ENTRIES SUPPLIED:

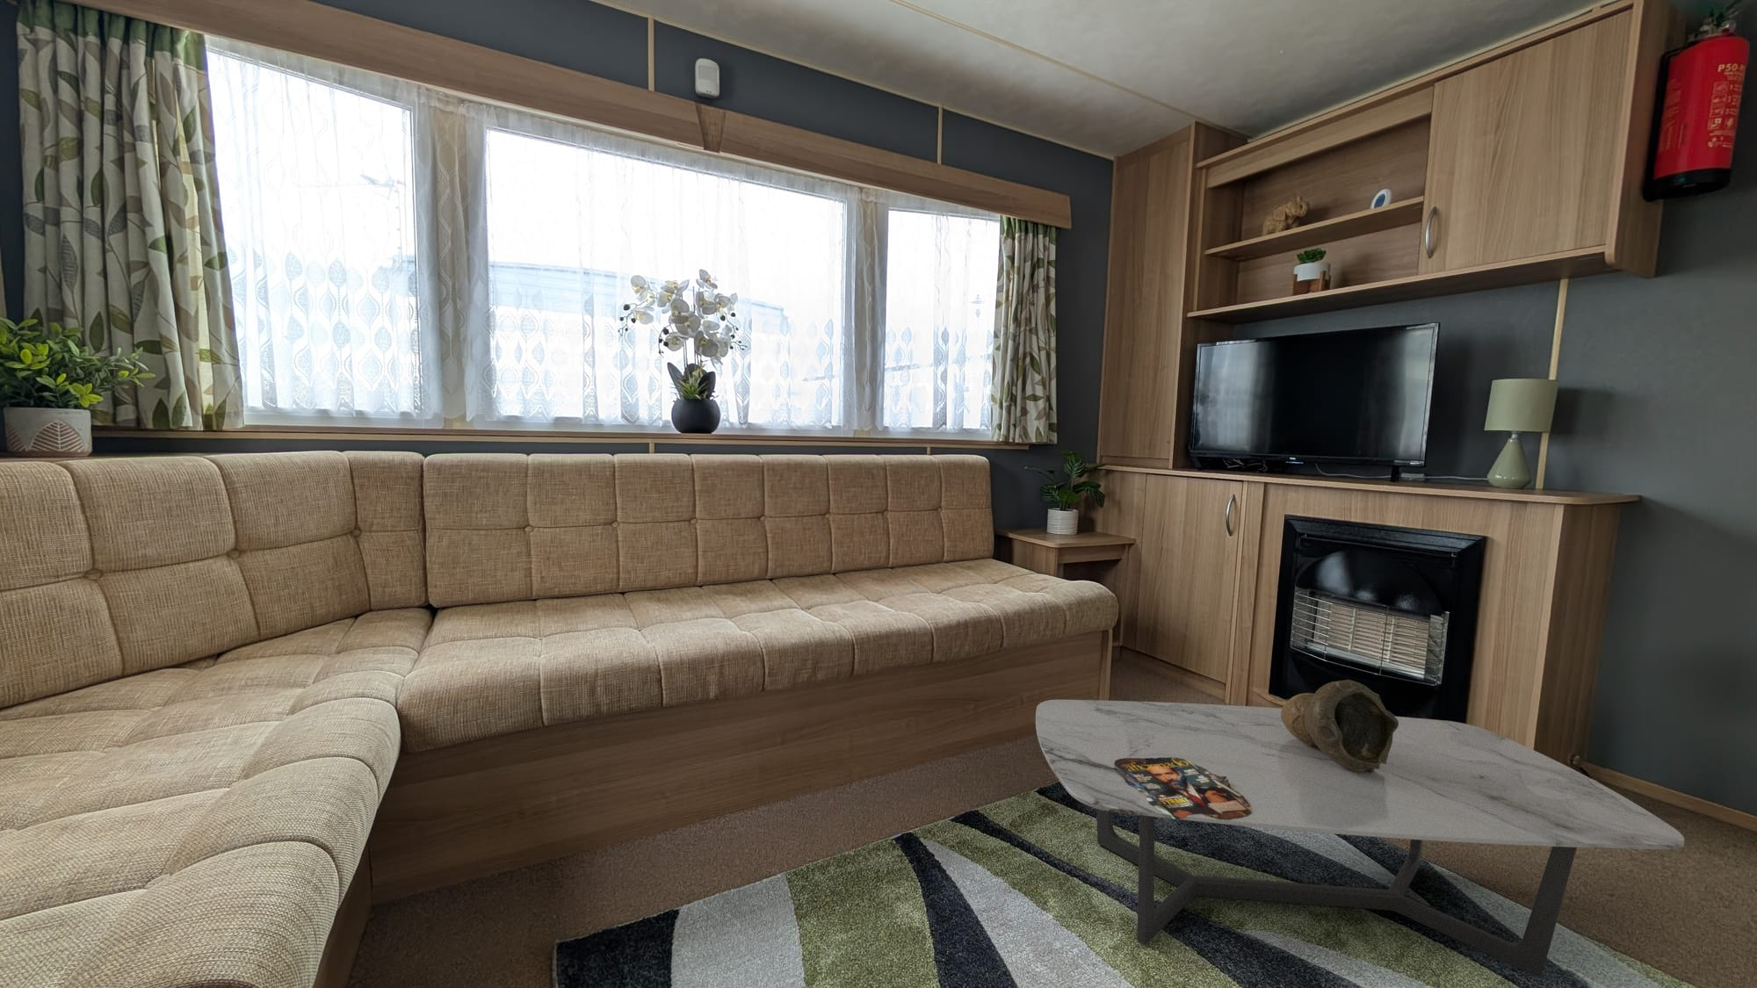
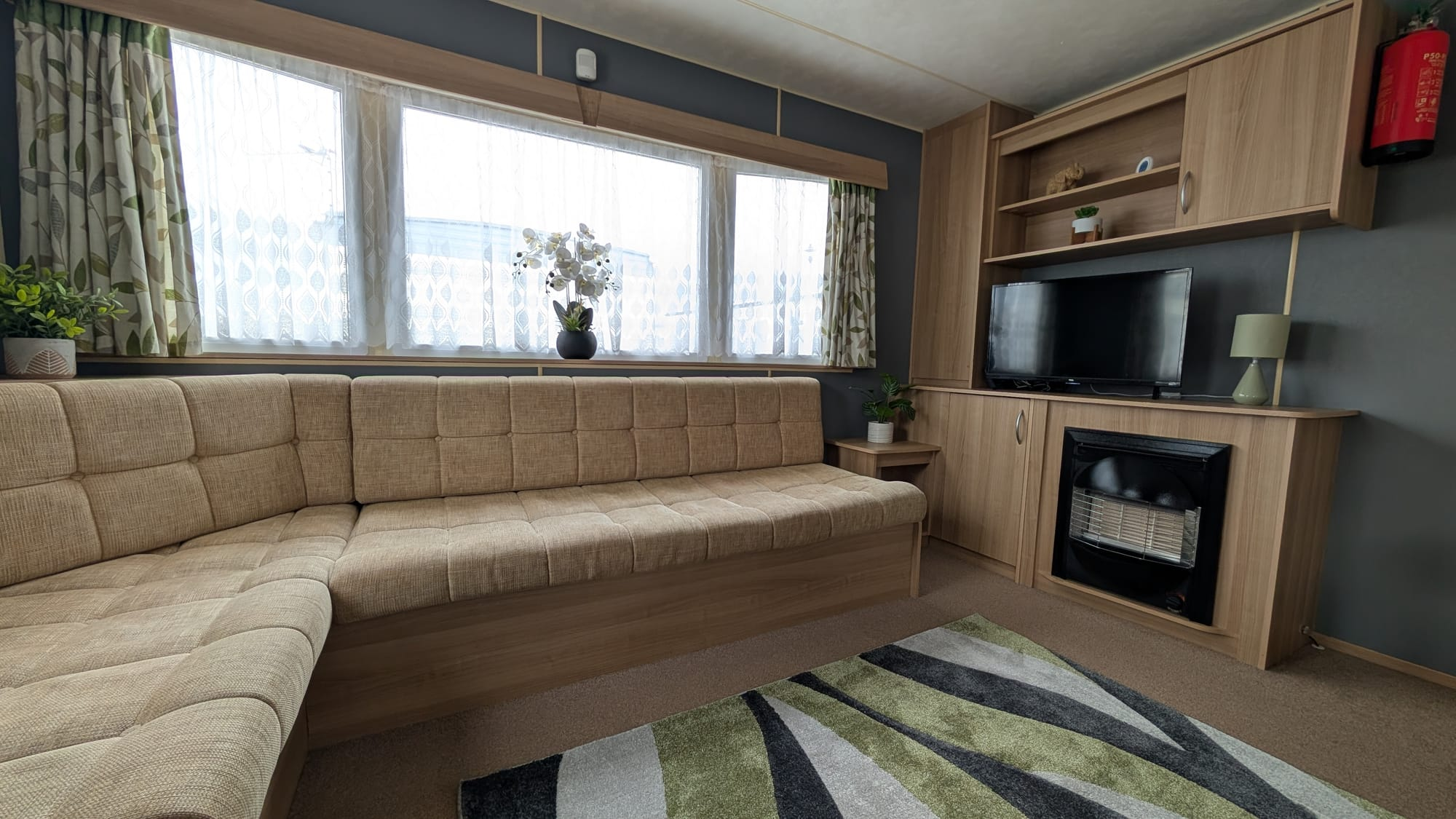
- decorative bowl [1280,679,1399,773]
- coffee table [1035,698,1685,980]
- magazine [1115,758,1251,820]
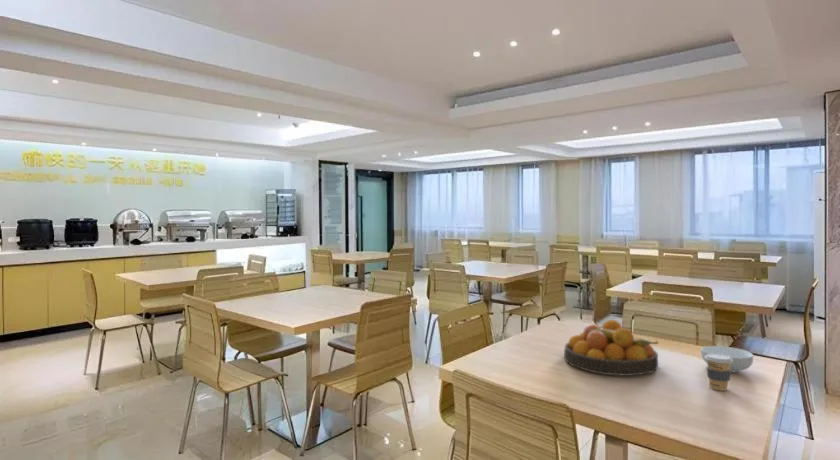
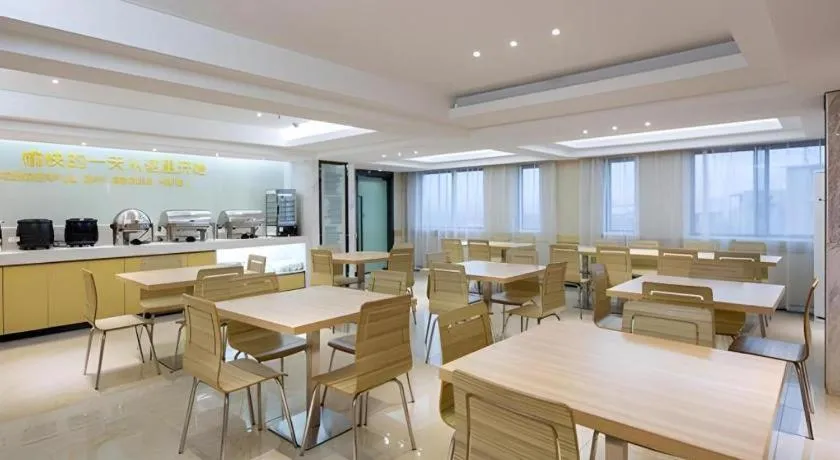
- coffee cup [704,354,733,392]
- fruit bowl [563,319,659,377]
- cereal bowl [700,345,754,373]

WORK TO COMPLETE: From the line that contains "- fruit bowl [563,319,659,377]" through the last line of the listing, every line is to be restated word for word, both ends included.

EXERCISE SOLUTION:
- fruit bowl [563,319,659,377]
- cereal bowl [700,345,754,373]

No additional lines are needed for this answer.